Записки же разлетелись по всему кварталу. Директор школы решил, что это диверсия против нравственности. Стали сличать почерки. Восемьдесят пятиклассников были посланы за родителями.
На триста сорок четвёртой записке молодая учительница рисования вдруг обнаружила, что записки написаны каким-то странным пером, каким уже никто не пишет, "Восемьдесят шестое! — воскликнули учителя постарее. — И чернила, сиреневые, довоенные. Позвольте, и Екатерина... Она... Отличница Катя Перепёлкина умерла в блокаду".
Вызванных родителей отпустили с миром.
А Дерево назвали Асфальтовым. Росло оно из асфальтовой горы, и ствол его был покрыт асфальтом.

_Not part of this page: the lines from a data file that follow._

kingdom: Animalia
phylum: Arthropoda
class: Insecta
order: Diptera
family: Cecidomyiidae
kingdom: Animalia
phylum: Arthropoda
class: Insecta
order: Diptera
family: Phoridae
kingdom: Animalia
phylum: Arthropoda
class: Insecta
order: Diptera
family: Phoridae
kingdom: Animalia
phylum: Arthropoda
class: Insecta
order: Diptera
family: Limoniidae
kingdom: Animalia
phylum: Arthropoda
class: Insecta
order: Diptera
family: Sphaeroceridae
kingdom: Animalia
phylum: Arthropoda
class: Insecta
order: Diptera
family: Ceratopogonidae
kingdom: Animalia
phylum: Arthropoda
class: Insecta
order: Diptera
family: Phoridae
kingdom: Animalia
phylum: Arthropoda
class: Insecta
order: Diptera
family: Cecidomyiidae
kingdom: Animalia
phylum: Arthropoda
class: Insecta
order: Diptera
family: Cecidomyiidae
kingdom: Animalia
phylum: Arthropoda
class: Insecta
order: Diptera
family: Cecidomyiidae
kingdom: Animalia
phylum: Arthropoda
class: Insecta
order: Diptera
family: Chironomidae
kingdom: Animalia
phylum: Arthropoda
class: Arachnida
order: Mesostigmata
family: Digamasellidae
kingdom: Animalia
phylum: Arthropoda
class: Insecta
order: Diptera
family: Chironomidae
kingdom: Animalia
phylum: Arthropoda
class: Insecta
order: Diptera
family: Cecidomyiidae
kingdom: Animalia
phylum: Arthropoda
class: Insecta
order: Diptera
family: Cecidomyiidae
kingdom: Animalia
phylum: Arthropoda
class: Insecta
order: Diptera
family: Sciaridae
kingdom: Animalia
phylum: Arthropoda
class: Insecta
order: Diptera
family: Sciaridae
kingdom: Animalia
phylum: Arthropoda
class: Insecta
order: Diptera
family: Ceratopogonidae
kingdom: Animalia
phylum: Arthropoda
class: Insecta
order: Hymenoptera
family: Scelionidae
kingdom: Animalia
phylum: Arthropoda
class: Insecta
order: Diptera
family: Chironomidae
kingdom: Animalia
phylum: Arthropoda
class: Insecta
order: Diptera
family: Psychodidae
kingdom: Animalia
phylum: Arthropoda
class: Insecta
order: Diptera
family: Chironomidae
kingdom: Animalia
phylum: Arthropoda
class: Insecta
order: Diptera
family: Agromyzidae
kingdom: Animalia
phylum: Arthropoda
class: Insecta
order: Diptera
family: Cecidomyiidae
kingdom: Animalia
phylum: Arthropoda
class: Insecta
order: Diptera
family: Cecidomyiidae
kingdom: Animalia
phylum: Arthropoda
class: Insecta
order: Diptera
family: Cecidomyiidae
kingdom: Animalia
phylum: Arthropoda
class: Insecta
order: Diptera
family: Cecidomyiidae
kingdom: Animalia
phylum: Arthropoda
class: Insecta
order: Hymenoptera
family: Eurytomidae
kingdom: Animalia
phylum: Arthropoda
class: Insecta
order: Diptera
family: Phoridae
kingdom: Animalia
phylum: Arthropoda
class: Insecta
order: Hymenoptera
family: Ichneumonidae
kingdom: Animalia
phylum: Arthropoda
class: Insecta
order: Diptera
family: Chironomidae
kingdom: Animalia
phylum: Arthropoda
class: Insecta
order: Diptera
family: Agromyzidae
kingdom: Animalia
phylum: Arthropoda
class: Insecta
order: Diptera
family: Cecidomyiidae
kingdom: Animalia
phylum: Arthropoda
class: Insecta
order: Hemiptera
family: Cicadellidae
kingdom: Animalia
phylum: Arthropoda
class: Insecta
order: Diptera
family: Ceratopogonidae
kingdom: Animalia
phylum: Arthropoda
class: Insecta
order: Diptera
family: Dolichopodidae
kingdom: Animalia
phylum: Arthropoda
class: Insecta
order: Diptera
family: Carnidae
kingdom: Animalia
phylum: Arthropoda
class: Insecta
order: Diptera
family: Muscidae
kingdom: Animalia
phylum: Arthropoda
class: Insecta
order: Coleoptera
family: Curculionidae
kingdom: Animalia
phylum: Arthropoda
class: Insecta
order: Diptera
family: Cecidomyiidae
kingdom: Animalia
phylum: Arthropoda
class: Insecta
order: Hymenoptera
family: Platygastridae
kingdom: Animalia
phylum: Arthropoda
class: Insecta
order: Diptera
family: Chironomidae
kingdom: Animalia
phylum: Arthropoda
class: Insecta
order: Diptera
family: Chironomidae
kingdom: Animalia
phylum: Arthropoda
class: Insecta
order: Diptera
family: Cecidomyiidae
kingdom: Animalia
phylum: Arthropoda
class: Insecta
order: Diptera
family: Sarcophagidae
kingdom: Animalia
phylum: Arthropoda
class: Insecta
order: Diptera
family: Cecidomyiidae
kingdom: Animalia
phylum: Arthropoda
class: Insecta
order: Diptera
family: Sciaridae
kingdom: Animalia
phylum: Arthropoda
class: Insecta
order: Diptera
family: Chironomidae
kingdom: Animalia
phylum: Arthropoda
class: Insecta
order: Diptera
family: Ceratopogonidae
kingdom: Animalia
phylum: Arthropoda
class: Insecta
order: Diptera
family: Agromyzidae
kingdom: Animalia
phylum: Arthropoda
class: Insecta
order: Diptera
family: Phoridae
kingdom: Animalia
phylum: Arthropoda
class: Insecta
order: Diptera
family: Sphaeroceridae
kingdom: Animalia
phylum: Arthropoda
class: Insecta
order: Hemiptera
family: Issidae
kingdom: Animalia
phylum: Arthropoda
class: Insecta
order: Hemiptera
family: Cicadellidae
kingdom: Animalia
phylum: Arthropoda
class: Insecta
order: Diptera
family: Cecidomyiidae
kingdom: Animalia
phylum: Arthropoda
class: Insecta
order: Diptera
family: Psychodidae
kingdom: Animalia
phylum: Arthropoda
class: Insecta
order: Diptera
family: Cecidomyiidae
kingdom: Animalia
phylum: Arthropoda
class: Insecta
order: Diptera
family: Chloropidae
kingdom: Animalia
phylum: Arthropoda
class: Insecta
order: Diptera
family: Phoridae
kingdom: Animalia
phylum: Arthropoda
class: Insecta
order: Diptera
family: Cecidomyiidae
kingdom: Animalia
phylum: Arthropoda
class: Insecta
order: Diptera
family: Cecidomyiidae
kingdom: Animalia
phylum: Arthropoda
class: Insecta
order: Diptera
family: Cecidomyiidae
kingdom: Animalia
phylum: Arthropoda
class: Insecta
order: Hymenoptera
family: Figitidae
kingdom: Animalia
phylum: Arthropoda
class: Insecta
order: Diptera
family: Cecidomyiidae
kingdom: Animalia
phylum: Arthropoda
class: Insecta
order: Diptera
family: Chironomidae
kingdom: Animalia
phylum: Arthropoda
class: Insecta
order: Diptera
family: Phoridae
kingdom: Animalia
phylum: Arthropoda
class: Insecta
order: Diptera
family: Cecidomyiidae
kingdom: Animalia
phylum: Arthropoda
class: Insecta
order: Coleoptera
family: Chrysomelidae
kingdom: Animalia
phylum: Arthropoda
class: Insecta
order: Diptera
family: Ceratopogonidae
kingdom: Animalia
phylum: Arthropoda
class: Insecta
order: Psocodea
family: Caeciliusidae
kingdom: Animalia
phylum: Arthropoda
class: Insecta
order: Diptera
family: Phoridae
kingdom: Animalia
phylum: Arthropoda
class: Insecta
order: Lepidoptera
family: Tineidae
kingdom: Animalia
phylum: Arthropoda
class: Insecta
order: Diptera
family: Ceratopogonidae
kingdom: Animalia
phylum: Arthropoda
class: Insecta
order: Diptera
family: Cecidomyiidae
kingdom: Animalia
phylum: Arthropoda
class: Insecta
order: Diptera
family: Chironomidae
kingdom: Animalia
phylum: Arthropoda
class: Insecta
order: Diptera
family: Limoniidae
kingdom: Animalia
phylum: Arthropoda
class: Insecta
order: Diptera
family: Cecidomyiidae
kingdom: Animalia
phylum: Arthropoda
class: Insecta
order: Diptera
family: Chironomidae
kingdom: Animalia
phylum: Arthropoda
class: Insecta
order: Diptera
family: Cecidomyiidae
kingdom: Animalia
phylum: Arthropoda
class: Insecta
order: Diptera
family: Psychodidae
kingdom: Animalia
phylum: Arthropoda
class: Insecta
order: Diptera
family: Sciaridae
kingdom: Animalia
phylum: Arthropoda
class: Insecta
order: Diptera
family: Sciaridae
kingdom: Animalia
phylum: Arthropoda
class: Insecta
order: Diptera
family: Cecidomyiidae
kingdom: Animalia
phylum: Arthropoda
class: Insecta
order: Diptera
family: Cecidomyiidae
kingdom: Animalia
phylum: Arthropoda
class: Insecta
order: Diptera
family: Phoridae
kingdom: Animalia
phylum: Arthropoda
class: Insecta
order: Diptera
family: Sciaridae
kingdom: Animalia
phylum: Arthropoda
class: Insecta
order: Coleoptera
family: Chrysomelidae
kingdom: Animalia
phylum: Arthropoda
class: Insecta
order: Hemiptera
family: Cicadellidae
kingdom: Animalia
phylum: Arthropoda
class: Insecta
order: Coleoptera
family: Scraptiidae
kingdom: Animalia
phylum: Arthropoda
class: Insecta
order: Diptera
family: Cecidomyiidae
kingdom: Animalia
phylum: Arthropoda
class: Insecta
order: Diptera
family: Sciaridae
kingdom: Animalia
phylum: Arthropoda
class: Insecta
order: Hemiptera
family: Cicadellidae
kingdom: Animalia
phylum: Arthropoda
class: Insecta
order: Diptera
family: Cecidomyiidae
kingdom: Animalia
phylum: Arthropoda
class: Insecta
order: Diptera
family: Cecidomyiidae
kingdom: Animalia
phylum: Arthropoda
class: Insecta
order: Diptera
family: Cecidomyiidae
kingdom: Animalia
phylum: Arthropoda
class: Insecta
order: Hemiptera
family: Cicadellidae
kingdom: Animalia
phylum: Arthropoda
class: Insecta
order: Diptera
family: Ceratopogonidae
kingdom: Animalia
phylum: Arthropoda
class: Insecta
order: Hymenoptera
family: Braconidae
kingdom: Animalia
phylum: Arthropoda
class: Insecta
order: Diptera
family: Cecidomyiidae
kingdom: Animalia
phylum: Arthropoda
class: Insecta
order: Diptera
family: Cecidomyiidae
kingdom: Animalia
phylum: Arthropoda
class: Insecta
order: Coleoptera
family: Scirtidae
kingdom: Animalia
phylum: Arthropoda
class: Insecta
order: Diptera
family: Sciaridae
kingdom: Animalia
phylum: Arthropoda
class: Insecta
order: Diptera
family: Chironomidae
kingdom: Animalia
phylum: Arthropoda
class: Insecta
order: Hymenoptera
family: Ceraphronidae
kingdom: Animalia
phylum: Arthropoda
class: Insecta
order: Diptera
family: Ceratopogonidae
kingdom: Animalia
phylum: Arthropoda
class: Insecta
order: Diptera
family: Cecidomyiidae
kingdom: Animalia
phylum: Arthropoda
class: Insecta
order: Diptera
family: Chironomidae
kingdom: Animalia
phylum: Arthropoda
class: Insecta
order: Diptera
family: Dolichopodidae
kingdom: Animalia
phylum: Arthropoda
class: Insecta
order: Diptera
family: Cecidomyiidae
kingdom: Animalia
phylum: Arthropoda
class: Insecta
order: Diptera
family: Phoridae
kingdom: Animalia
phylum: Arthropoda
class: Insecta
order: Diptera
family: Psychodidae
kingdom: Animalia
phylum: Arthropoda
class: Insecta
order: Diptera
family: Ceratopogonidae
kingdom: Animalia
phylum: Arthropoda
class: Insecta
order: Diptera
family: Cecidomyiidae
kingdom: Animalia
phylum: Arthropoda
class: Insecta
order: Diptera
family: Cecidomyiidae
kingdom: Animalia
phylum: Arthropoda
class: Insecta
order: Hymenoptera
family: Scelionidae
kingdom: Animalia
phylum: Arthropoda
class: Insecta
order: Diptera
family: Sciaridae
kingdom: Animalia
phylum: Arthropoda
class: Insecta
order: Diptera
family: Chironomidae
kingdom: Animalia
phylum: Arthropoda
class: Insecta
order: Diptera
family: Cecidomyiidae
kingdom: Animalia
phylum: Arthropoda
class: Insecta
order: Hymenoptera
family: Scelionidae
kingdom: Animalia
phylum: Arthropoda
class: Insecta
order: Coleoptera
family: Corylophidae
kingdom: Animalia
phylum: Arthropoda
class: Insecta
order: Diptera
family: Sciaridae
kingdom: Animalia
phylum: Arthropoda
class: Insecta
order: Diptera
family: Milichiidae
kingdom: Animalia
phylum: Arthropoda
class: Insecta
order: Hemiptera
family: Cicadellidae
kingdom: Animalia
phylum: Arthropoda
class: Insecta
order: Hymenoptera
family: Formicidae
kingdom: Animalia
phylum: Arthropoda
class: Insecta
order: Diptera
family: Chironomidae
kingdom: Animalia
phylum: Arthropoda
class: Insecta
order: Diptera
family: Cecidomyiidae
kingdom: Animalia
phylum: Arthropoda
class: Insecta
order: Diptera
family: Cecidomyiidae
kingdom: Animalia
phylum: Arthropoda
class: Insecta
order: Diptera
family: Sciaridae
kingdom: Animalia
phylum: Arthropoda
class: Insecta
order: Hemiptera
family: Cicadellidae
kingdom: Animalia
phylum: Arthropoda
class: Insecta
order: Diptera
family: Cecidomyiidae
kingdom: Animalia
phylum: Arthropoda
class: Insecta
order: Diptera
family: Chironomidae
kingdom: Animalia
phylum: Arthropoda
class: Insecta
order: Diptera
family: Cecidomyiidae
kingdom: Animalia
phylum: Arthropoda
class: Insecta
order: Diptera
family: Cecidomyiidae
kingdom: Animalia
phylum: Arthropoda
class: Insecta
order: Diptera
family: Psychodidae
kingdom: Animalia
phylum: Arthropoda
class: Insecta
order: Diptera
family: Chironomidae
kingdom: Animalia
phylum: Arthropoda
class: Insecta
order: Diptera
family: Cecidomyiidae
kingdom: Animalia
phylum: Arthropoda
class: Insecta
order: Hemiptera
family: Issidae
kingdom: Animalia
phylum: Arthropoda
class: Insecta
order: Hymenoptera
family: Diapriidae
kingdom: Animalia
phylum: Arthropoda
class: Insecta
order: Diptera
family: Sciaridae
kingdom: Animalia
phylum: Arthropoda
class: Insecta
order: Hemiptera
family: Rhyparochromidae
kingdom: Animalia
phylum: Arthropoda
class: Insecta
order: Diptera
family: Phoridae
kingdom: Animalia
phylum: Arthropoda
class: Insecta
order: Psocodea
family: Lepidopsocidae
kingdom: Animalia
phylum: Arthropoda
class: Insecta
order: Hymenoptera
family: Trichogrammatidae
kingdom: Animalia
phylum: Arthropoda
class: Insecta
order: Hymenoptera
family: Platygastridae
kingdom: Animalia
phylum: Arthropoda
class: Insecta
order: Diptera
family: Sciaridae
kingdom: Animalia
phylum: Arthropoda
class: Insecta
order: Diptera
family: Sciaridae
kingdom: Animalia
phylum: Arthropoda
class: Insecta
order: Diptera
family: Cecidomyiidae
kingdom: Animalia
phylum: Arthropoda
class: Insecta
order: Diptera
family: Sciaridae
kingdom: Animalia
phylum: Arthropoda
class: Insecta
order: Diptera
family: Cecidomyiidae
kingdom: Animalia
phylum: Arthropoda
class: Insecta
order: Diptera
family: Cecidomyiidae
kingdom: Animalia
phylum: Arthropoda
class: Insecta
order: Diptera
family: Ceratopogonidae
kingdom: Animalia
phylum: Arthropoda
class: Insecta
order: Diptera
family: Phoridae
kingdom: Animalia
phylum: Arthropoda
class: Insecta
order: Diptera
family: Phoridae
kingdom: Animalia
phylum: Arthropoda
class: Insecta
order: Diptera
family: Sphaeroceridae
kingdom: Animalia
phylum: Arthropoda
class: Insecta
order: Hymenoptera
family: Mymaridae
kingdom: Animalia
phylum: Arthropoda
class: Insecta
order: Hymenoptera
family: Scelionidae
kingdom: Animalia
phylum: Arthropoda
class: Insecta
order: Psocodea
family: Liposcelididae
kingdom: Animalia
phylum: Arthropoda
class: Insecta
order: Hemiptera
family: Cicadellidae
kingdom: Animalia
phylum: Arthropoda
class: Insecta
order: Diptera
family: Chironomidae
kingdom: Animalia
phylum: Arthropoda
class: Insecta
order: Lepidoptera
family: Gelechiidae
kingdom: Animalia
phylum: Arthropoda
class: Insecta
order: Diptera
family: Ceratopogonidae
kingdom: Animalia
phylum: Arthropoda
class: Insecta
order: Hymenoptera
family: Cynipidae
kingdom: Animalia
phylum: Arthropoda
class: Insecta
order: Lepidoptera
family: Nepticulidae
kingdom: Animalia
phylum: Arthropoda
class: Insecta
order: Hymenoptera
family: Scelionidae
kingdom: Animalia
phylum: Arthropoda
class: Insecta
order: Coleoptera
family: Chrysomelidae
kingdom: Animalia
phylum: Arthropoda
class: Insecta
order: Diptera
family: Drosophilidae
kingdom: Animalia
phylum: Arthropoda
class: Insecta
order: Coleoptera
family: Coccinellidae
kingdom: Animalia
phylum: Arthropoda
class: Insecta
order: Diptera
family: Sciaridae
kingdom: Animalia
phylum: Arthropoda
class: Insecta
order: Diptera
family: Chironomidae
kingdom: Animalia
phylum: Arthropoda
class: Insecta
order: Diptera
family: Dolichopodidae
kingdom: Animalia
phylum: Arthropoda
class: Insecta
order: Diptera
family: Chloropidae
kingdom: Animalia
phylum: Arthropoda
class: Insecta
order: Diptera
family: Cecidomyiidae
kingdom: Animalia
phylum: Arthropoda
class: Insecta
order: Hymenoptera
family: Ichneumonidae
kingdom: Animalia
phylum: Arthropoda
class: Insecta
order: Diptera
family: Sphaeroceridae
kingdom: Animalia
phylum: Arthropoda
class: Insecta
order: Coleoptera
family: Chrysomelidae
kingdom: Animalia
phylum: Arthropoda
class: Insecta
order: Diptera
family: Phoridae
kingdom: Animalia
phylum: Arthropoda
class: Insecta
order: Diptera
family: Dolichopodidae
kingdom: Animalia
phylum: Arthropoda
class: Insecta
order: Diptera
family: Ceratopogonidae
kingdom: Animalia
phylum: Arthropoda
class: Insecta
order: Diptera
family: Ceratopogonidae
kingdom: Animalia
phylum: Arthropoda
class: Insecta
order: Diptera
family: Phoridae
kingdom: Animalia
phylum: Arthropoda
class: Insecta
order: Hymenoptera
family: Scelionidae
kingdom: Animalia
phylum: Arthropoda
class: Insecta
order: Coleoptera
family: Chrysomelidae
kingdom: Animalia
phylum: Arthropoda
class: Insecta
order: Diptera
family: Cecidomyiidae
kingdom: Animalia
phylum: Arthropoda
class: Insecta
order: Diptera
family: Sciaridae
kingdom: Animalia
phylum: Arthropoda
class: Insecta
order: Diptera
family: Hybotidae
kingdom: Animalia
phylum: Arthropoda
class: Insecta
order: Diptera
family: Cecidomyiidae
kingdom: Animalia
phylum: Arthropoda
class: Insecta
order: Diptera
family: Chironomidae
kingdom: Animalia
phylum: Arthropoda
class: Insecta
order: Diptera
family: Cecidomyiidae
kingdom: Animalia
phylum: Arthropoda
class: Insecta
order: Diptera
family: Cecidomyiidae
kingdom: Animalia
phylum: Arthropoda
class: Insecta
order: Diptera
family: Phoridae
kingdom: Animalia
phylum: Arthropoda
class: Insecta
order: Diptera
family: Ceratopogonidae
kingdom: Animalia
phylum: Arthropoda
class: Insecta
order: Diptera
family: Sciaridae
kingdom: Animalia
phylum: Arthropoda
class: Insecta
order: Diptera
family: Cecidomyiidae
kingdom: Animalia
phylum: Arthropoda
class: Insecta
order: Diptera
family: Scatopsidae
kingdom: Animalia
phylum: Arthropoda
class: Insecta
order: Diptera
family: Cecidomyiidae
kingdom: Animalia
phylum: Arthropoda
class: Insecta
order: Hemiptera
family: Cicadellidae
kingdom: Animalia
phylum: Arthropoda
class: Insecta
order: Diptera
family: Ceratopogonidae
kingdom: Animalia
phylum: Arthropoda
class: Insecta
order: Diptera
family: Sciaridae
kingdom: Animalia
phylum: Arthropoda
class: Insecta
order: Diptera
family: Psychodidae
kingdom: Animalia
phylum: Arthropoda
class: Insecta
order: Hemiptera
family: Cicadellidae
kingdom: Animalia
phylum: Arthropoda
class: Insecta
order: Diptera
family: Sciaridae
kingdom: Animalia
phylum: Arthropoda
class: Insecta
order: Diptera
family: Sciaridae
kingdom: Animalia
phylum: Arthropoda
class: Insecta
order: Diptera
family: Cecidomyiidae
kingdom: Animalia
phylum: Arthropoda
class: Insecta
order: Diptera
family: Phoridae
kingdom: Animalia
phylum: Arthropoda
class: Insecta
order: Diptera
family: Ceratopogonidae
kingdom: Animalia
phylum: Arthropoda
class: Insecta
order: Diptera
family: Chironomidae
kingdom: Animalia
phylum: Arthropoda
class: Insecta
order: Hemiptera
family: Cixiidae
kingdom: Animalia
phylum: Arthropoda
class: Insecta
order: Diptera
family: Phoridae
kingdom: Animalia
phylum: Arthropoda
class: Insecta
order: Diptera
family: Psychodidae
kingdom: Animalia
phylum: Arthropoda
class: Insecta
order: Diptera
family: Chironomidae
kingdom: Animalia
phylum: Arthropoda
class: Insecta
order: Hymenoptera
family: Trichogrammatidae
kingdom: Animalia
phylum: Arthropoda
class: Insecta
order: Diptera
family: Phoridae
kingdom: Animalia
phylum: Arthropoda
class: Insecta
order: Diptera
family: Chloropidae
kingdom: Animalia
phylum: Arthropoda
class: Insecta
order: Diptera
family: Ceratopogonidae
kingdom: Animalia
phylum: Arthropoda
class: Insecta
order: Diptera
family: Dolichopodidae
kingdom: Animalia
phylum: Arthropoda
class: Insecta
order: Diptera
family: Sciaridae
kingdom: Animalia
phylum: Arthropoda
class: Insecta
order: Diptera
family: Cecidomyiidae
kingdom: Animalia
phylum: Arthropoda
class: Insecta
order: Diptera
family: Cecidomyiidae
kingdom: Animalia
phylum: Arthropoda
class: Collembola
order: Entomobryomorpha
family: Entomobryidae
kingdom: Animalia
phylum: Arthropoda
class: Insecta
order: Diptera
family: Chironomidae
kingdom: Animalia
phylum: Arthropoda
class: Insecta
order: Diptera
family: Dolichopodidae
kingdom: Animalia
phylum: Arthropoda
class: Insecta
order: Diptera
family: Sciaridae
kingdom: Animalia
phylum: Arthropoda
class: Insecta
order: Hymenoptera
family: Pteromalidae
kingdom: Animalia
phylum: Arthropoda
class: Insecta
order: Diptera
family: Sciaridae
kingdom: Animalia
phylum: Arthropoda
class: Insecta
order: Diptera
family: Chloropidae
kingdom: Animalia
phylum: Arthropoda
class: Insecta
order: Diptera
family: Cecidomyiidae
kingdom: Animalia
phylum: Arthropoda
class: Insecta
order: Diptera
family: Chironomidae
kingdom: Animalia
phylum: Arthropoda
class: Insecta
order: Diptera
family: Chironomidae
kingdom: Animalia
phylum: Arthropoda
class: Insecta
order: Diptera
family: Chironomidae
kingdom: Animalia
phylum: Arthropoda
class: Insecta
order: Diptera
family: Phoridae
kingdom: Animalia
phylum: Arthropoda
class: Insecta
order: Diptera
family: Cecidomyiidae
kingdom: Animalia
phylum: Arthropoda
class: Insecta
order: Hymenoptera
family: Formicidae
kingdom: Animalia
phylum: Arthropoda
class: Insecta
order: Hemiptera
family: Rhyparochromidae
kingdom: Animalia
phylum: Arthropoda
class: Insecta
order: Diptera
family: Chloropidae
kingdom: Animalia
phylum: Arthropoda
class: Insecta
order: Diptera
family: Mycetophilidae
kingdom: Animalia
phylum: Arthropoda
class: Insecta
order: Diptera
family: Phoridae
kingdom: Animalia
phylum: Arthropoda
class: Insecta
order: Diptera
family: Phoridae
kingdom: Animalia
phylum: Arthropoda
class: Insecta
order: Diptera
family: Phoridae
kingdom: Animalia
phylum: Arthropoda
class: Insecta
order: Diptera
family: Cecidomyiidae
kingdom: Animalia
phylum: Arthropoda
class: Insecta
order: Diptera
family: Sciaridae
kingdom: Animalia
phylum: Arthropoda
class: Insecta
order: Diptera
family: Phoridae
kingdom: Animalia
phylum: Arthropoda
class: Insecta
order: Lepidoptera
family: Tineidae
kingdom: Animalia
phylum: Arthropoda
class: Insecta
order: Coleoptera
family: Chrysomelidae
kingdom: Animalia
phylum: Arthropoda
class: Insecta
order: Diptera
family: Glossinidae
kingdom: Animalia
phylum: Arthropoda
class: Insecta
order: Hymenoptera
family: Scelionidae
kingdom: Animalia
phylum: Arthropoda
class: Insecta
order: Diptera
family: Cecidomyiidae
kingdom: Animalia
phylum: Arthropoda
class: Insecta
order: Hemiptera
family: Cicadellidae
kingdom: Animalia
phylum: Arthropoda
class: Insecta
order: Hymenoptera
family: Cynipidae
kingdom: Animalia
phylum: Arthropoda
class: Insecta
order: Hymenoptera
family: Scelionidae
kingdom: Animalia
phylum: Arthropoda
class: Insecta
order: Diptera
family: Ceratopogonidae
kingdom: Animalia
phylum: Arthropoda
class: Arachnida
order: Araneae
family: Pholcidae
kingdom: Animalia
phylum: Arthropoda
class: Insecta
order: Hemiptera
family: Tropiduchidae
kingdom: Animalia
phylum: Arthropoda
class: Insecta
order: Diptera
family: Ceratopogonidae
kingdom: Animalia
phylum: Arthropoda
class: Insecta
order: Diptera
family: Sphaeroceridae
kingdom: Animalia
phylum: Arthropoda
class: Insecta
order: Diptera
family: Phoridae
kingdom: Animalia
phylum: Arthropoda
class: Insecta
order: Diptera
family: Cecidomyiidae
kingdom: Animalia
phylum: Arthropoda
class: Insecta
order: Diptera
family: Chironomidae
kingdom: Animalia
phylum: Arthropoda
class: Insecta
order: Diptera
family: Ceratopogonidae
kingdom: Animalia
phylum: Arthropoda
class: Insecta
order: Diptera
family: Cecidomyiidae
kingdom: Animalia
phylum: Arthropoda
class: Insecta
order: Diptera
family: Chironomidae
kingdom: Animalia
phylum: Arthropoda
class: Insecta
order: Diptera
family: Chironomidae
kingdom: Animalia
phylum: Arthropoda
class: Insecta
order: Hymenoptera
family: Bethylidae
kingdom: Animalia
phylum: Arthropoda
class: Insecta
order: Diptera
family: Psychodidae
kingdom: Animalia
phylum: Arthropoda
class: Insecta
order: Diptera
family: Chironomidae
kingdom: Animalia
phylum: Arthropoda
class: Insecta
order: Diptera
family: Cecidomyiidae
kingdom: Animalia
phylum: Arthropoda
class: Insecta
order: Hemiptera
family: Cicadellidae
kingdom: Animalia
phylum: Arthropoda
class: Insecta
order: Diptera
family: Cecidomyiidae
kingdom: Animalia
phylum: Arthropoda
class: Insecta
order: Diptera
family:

Видимо, в Дереве ещё какая-то трещина получилась — возникла в нём воздушная тяга: время от времени записочки из его нутра вылетали наружу, попадали в руки, скажем, девочке Кате, а текст в записке был, например, такой: "Екатерина! Гад буду! Если в кино со мной не пойдёшь, прыгну с вышки без парашюта!"
Говорят, записки такого рода все ещё заносит в школьные классы ветер. Но уже мало.
Говорят, когда последняя вылетит из Асфальтового Дерева, оно рухнет.
Но вернёмся к американской девочке с цветочным горшком и её взволнованной учительнице. Спросят, что, у нас таких нету и девочек и учительниц?
Тут один ответ — есть. И разница в оснащении младших классов невелика — в ковре на полу да в компьютерах. Кстати, идея компьютера принадлежит малышам, именно они придумали разместить большое в малом. Но нельзя опоздать с коврами.